The '428 patent issued on February 28, 2017 during the pendency of this litigation. The '428 patent is directed to a waste collection system with a removable intake manifold that prevents the release of uncollected waste still in the manifold. ( '428 patent col. 1:31-37).
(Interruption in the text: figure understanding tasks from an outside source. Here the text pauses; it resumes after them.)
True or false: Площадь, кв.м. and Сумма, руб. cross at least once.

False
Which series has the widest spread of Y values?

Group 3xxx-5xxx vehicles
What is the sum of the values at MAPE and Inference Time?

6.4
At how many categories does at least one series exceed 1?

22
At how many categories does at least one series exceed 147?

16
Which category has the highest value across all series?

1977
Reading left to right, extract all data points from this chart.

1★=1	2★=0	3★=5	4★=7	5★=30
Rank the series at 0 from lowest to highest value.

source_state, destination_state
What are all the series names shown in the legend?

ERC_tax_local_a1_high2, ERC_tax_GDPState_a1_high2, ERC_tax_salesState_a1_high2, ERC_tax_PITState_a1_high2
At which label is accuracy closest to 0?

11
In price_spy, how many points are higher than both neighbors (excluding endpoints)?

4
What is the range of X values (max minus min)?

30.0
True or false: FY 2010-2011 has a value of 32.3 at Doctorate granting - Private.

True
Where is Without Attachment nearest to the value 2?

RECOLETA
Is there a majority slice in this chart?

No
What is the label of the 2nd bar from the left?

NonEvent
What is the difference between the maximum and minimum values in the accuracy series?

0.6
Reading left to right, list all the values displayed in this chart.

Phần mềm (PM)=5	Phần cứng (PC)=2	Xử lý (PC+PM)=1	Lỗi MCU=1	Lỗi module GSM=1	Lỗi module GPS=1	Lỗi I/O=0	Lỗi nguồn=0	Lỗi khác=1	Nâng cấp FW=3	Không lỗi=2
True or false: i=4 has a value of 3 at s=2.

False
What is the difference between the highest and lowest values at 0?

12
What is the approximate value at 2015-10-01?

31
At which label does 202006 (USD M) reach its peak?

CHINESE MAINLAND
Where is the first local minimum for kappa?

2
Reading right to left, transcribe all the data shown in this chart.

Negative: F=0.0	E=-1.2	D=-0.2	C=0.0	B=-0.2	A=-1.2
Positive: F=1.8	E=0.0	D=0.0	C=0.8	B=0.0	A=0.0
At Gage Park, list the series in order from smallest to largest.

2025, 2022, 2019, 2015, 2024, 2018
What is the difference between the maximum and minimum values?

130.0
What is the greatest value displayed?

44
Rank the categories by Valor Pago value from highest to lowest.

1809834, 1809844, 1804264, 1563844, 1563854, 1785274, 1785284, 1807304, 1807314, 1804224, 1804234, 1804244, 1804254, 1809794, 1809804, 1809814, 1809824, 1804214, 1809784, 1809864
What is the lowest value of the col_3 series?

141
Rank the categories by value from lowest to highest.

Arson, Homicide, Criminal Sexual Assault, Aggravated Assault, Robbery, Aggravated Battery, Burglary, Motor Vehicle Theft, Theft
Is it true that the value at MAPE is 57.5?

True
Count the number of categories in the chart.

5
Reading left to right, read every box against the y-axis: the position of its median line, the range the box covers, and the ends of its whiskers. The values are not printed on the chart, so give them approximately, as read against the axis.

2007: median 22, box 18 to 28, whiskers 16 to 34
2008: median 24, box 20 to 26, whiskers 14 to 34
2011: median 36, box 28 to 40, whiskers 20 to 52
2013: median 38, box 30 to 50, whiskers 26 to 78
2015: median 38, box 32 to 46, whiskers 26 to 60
Stryker accuses Dornoch's Transposal® UltrafleX Fluid Waste Management System ("the Ultraflex system") and IntelliCart system of infringing claims 1-6, 10, 14-16, 20, 23-25, 28 and 29 of the '428 patent. (D.I. 359 at vii).

The parties now move for summary judgment on a multitude of issues (D.I. 309, 310, 311, 312, 313, 316, 356) and for exclusion of certain expert testimony and opinion (D.I. 317, 321, 322, 327).

II. LEGAL STANDARD

A. Summary Judgment

"The court shall grant summary judgment if the movant shows that there is no genuine dispute as to any material fact and the movant is entitled to judgment as a matter of law." Fed. R. Civ. P. 56(a). The moving party has the initial burden of *479proving the absence of a genuinely disputed material fact relative to the claims in question. Celotex Corp. v. Catrett , 477 U.S. 317, 330, 106 S.Ct. 2548, 91 L.Ed.2d 265 (1986). Material facts are those "that could affect the outcome" of the proceeding, and "a dispute about a material fact is 'genuine' if the evidence is sufficient to permit a reasonable jury to return a verdict for the nonmoving party." Lamont v. New Jersey, 637 F.3d 177, 181 (3d Cir. 2011) (quoting Anderson v. Liberty Lobby, Inc. , 477 U.S. 242, 248, 106 S.Ct. 2505, 91 L.Ed.2d 202 (1986) ). The burden on the moving party may be discharged by pointing out to the district court that there is an absence of evidence supporting the non-moving party's case. Celotex , 477 U.S. at 323, 106 S.Ct. 2548.

The burden then shifts to the non-movant to demonstrate the existence of a genuine issue for trial. Matsushita Elec. Indus. Co. v. Zenith Radio Corp. , 475 U.S. 574, 586-87, 106 S.Ct. 1348, 89 L.Ed.2d 538 (1986) ; Williams v. Borough of West Chester, Pa. , 891 F.2d 458, 460-61 (3d Cir. 1989). A non-moving party asserting that a fact is genuinely disputed must support such an assertion by: "(A) citing to particular parts of materials in the record, including depositions, documents, electronically stored information, affidavits or declarations, stipulations ..., admissions, interrogatory answers, or other materials; or (B) showing that the materials cited [by the opposing party] do not establish the absence ... of a genuine dispute ...." Fed. R. Civ. P. 56(c)(1).